Friday, 10 August 2007

From: The Mail

Overtaking? No, taking over as Ecclestone and Briatore plan QPR swoop

EXCLUSIVE: By MATT LAWTON

Formula One boss Bernie Ecclestone is set to buy Queens Park Rangers,
Sportsmail can reveal.

Ecclestone, worth £2.25billion and the 20th richest man in Britain,
has linked up with Renault F1 chief Flavio Briatore to acquire the
west London club from Gianni Paladini.

The three men are understood to have shaken hands on the deal within
the last fortnight. Paladini has been looking to sell for around
£30million but has told friends he would accept substantially less if
the deal was right.

Under the deal, Paladini would stay on as chairman, running the
Championship club on a day-to-day basis, but Ecclestone and Briatore -
a football-mad Italian - have the financial clout to transform a side
with one of the wealthiest catchment areas in the country. Ecclestone,
who has transformed the fortunes of Formula One with his tough
management style, has no track record in football but was recently
linked to a possible takeover of Arsenal.

Last night, Paladini denied that a deal had been completed, saying: "I
wish it was true."

The move is unusual in that it involves a partnership between a
British and a foreign investor and comes on a day when two of English
football's most influential figures warned of the dangers of too much
foreign money coming into the domestic game.

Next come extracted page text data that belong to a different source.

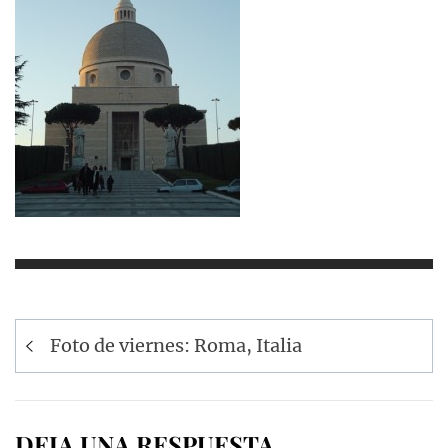
Navegación
Foto de viernes: Roma, Italia
de
entradas
DEJA UNA RESPUESTA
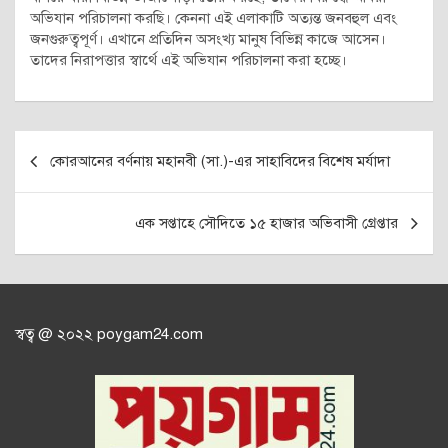
অভিযান পরিচালনা করছি। কেননা এই এলাকাটি অত্যন্ত জনবহুল এবং
জনগুরুত্বপূর্ণ। এখানে প্রতিদিন অসংখ্য মানুষ বিভিন্ন কাজে আসেন।
তাদের নিরাপত্তার স্বার্থে এই অভিযান পরিচালনা করা হচ্ছে।
Post
কোরআনের বর্ণনায় মহানবী (সা.)-এর সাহাবিদের বিশেষ মর্যাদা
navigation
এক সপ্তাহে সৌদিতে ১৫ হাজার অভিবাসী গ্রেপ্তার
স্বত্ব @ ২০২২ poygam24.com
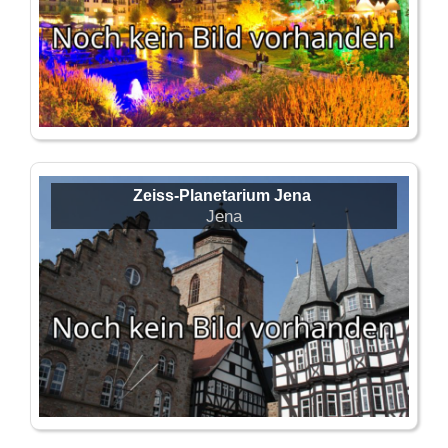
Zeiss-Planetarium Jena
Jena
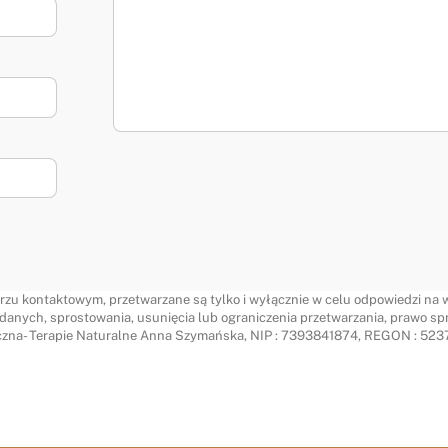
zu kontaktowym, przetwarzane są tylko i wyłącznie w celu odpowiedzi na wi
danych, sprostowania, usunięcia lub ograniczenia przetwarzania, prawo sp
iczna- Terapie Naturalne Anna Szymańska, NIP : 7393841874, REGON : 5237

With Chelsea, Manchester United, Liverpool, Aston Villa, Manchester
City, Fulham, Portsmouth, Sunderland and West Ham all now having
non-English owners, Bolton chairman Phil Gartside voiced fears that
too much foreign investment will damage the Premier League.

He said: "The trouble is that the more foreign owners you get, the
greater the danger of the balance of power changing.

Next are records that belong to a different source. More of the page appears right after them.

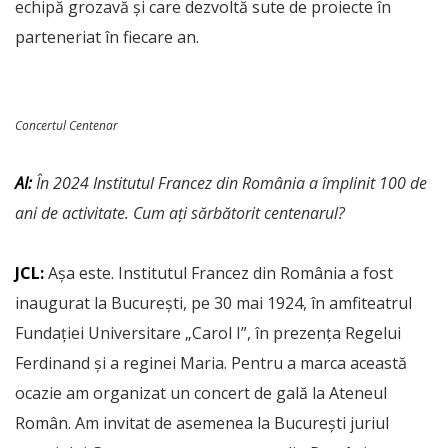
echipă grozavă și care dezvoltă sute de proiecte în
parteneriat în fiecare an.
Concertul Centenar
AI:
În 2024 Institutul Francez din România a împlinit 100 de
ani de activitate. Cum ați sărbătorit centenarul?
JCL:
Așa este. Institutul Francez din România a fost
inaugurat la București, pe 30 mai 1924, în amfiteatrul
Fundației Universitare „Carol I”, în prezența Regelui
Ferdinand și a reginei Maria. Pentru a marca această
ocazie am organizat un concert de gală la Ateneul
Român. Am invitat de asemenea la București juriul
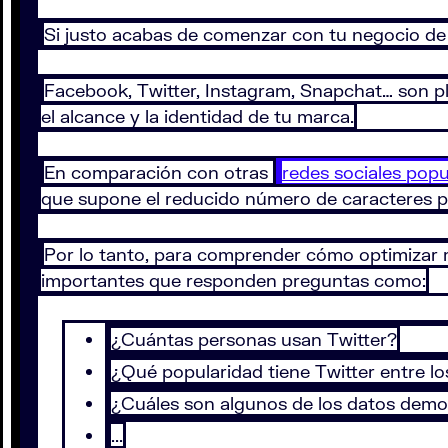
Si justo acabas de comenzar con tu negocio de 
Facebook, Twitter, Instagram, Snapchat… son 
el alcance y la identidad de tu marca.
En comparación con otras
redes sociales popu
que supone el reducido número de caracteres p
Por lo tanto, para comprender cómo optimizar me
importantes que responden preguntas como:
¿Cuántas personas usan Twitter?
¿Qué popularidad tiene Twitter entre l
¿Cuáles son algunos de los datos demog
...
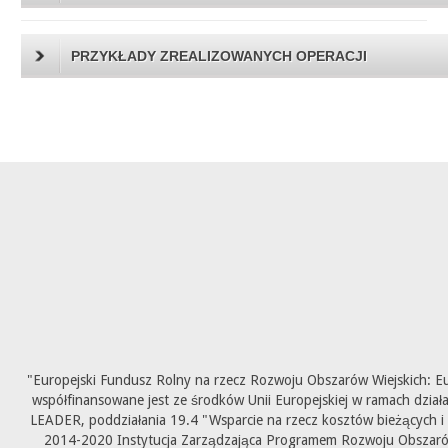
PRZYKŁADY ZREALIZOWANYCH OPERACJI
"Europejski Fundusz Rolny na rzecz Rozwoju Obszarów Wiejskich: E
współfinansowane jest ze środków Unii Europejskiej w ramach dział
LEADER, poddziałania 19.4 "Wsparcie na rzecz kosztów bieżących i
2014-2020 Instytucja Zarządzająca Programem Rozwoju Obszarów 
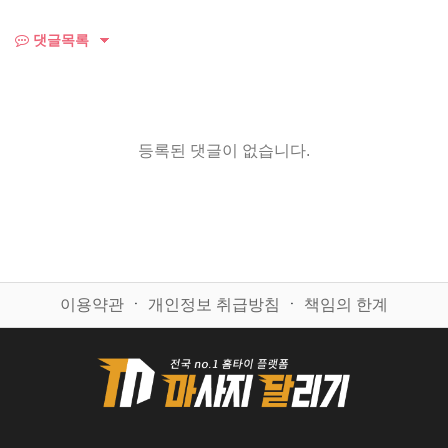
댓글목록
등록된 댓글이 없습니다.
이용약관
ㆍ
개인정보 취급방침
ㆍ
책임의 한계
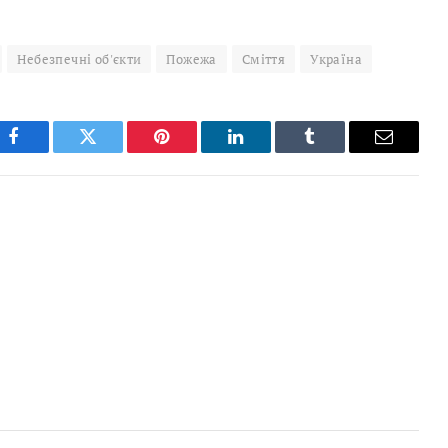
Небезпечні об'єкти
Пожежа
Сміття
Україна
Facebook
Twitter
Pinterest
LinkedIn
Tumblr
Email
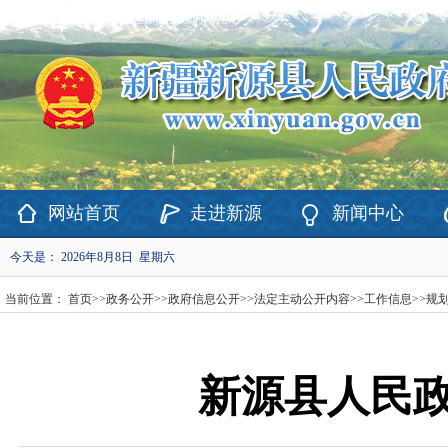
欢迎访问新疆维吾尔自治区新源县政府网站！
网站首页
走进新源
新闻中心
今天是：
2026年8月8日 星期六
当前位置：
首页
>>
政务公开
>>
政府信息公开
>>
法定主动公开内容
>>
工作信息
>>
规
新源县人民政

"Football, as it has been regulated for years, could be in danger. If
the foreignowned clubs gain a majority and decide to get together,
they could start to dictate how the league is run.

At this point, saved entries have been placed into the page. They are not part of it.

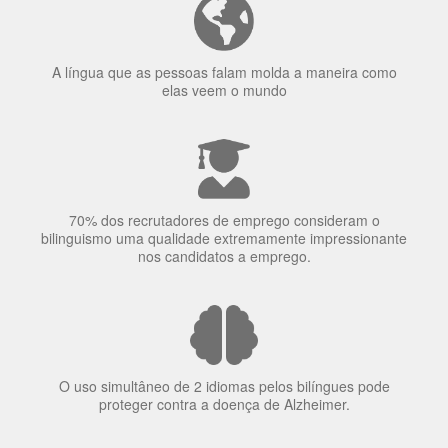
concentração de uma pessoa.
A língua que as pessoas falam molda a maneira como
elas veem o mundo
70% dos recrutadores de emprego consideram o
bilinguismo uma qualidade extremamente impressionante
nos candidatos a emprego.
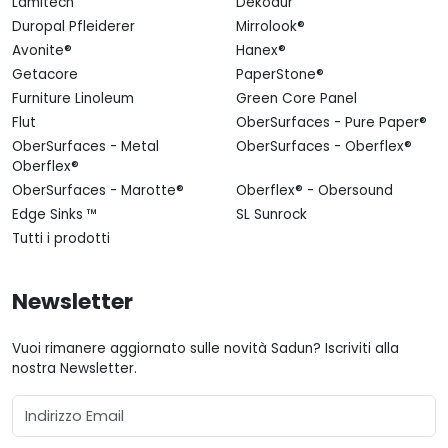
Lamitech
Dekodur
Duropal Pfleiderer
Mirrolook®
Avonite®
Hanex®
Getacore
PaperStone®
Furniture Linoleum
Green Core Panel
Flut
OberSurfaces - Pure Paper®
OberSurfaces - Metal
OberSurfaces - Oberflex®
Oberflex®
OberSurfaces - Marotte®
Oberflex® - Obersound
Edge Sinks ™
SL Sunrock
Tutti i prodotti
Newsletter
Vuoi rimanere aggiornato sulle novità Sadun? Iscriviti alla
nostra Newsletter.
Email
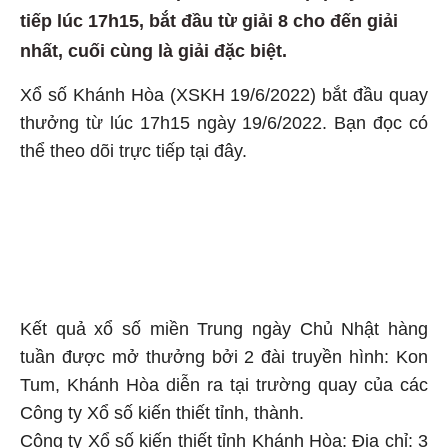
tiếp lúc 17h15, bắt đầu từ giải 8 cho đến giải
nhất, cuối cùng là giải đặc biệt.
Xổ số Khánh Hòa (XSKH 19/6/2022) bắt đầu quay
thưởng từ lúc 17h15 ngày 19/6/2022. Bạn đọc có
thể theo dõi trực tiếp tại đây.
Kết quả xổ số miền Trung ngày Chủ Nhật hàng
tuần được mở thưởng bởi 2 đài truyền hình: Kon
Tum, Khánh Hòa diễn ra tại trường quay của các
Công ty Xổ số kiến thiết tỉnh, thành.
Công ty Xổ số kiến thiết tỉnh Khánh Hòa: Địa chỉ: 3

"Here at Bolton we are still classed as a club that is owned by its
roots, by people who still have a vested interest in making Bolton
successful and not purely for financial gains. That's the way we'd
like it to stay but, in reality, it's a difficult balance to achieve.

"Manchester City fans, for instance, probably aren't going to care
where their transfer funds come from if they see their club signing
players for big fees. 'We are not blind to exploring investment in the
club but we are also mindful of the future ownership and ensuring it
remains in the hands of people who are interested in the well-being of
Bolton.

"We would welcome investment, but it does matter where it comes from.
If the right offer was put on the table, we'd have to look at it
because we are mindful that we are custodians and not just owners. To
date, however, we have had no approaches."

Meanwhile, Sir Jack Hayward yesterday sold Wolves to Steve Morgan for
£10 - writing off the &£60m debt he accrued during his 17-year spell
in charge - and also took a swipe at the new foreign owners in the
Premier League, and Manchester City's Thaksin Shinawatra and West
Ham's Eggert Magnusson in particular.

He said: "I think the way clubs are going into foreign hands is very
bad indeed. That's why I'm so delighted that Steve is English. I
couldn't have sold to a foreigner. I didn't want a Siamese ex-prime
minister here, thank you very much. This is an English club.

"We did have one or two foreigners interested. We had the West Ham
crowd come in for half a day but luckily the sandwiches we served at
lunchtime were even worse than usual and it put them off."